# Latency-sensitive Applications “jump” over Throughput Intensive Applications

17 May 2015Queues Don’t Matter When You Can JUMP Them! on NSDI 2015. The authors provided all the source and steps needed to reproduce the results. This is not common in academic system. There is a “Debate: It’s time: academic systems venues should require authors to make their code and data publicly available; those that do not will be held to a higher standard” on ASPLOS 2015.

Many datacenter applications are sensitive to tail latencies. Even if as few as one machine in 10,000 is a straggler, up to 18% of requests can experience high latency. This has a tangible impact on user engagement and thus potential revenue. One source of latency tails is network interference: congestion from throughput-intensive applications causes queueing that delays traffic from latency-sensitive applications.

In their evaluation, the authors found that mixing MapReduce and memcached traffic in the same network extended memcached latency in the tail by 85x compared to an interference free network. Similar effects were observed with the PTPd low-latency clock synchronisation daemon, and the Naid data-flow computation framework. This leads to the insight that if the low-latency application packets can somehow ‘jump the queue’ and take priority over the less latency sensitive application packets then we can mitigate these effects. Of course, with enough low-latency traffic we’ll also get interference between low-latency applications as well (due to contention at network switches) – we can solve that problem by rate limiting.

Our exploratory experiments demonstrate that applications are sensitive to network interference, and that network interference occurs primarily as a result of shared switch queues. QJUMP therefore tackles network interference by reducing switch queueing: essentially, if we can reduce the amount of queueing in the network, then we will also reduce network interference. In the extreme case, if we can place a low, finite bound on queueing, then we can fully control network interference. This idea forms the basis of QJUMP.

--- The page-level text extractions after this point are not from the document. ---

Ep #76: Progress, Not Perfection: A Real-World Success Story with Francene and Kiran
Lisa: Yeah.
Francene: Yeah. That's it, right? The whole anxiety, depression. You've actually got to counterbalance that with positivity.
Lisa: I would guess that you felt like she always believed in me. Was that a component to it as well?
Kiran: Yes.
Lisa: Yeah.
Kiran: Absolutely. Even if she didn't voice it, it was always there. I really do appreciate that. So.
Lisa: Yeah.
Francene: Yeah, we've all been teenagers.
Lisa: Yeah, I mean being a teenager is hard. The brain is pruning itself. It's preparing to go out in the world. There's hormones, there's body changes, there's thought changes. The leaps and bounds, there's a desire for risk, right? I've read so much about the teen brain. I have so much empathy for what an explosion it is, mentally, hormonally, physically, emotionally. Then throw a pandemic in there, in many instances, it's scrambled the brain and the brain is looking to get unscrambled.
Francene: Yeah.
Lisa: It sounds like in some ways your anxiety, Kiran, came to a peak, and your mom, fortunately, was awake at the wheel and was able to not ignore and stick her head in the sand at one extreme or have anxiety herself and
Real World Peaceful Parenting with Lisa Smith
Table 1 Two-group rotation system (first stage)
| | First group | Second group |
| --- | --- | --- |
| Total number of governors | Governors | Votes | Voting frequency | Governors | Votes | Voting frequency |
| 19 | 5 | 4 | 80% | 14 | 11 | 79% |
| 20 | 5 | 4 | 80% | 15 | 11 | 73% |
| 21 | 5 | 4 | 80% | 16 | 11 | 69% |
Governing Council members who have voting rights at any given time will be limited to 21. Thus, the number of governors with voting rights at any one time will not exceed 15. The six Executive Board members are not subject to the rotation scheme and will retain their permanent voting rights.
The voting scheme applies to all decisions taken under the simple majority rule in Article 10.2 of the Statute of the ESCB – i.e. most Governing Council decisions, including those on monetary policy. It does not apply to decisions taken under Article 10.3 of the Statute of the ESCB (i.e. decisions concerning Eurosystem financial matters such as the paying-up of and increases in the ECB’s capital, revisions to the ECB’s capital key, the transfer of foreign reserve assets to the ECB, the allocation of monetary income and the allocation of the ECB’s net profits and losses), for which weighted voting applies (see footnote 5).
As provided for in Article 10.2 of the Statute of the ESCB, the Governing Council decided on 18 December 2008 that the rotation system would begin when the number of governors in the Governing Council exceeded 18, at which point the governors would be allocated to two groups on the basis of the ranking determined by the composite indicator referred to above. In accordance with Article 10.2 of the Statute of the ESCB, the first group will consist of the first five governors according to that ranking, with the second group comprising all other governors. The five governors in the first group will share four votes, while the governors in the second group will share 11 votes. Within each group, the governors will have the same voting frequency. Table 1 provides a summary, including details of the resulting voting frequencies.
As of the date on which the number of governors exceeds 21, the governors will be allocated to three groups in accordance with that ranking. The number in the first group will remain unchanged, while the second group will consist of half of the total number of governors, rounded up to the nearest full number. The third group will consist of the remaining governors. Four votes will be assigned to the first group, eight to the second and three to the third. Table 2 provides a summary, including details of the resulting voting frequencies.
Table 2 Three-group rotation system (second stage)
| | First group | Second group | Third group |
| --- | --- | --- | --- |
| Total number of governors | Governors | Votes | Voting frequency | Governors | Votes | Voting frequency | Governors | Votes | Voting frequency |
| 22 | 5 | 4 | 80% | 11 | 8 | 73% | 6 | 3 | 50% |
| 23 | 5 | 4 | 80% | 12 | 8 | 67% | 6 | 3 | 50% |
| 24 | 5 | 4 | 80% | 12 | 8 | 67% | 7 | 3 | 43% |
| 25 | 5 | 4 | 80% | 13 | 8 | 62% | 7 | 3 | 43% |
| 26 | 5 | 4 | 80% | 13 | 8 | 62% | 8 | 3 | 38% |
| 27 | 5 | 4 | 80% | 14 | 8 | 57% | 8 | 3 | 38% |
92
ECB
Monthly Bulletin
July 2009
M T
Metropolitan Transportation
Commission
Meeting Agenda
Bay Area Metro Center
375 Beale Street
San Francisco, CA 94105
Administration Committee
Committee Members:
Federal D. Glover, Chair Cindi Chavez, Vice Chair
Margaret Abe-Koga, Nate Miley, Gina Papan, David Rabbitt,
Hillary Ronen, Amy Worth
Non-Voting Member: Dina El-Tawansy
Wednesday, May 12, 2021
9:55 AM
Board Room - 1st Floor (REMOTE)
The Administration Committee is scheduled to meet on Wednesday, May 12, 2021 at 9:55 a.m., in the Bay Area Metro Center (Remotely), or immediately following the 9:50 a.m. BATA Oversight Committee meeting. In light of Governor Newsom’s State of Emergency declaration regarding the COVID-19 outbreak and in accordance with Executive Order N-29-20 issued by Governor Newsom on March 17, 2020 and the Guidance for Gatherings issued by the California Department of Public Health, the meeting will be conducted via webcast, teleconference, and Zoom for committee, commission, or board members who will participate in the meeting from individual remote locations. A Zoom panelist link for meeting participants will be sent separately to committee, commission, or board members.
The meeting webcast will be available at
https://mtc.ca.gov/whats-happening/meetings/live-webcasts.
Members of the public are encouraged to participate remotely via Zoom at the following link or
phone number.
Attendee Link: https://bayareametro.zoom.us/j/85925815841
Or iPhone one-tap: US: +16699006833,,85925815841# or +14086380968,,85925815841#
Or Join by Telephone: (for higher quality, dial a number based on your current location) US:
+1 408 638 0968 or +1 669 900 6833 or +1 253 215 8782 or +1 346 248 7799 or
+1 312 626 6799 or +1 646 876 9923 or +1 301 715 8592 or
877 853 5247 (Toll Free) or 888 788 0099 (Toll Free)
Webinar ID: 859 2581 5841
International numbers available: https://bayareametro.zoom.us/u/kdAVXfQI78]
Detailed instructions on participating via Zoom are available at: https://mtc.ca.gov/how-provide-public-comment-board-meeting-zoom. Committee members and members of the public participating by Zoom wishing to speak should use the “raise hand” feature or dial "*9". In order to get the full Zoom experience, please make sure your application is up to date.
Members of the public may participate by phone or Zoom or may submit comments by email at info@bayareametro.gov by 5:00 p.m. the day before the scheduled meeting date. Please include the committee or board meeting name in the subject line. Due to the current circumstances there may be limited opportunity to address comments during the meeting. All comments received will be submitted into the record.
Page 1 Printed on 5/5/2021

Suppose a switch has four input ports, a packet arriving at a port will wait for at most three other packets (one at each of the other three input ports) before being serviced. Now consider a multi-hop, multi-host network. Assume that each host has only one connection to the network, and in the worst case with n hosts, n-1 of them can all try to send a packet to the nth host at the same time – this gives a ‘network fan-in’ of n-1. From this we can find an upper bound on the worst case end-to-end packet delay which is given by

```
(n * (maximum packet size/rate of the slowest link in bits per second)) + cumulative hop delay
```

We define a scaling factor f so that the assumed number of senders n is given by

```
n = n/f where 1 <= f <= n
```

We would like to use multiple values of f concurrently, so that different applications can benefit from the latency variance vs. throughput trade off that suits them best. To achieve this, we partition the network so that traffic from latency-sensitive applications (e.g.PTPd, memcached, Naiad) can “jump-the-queue” over traffic from throughput intensive applications (e.g.Hadoop).

Figure 5 (page 8) shows that QJump is capable of resolving interference in PTPd as well as memchaced.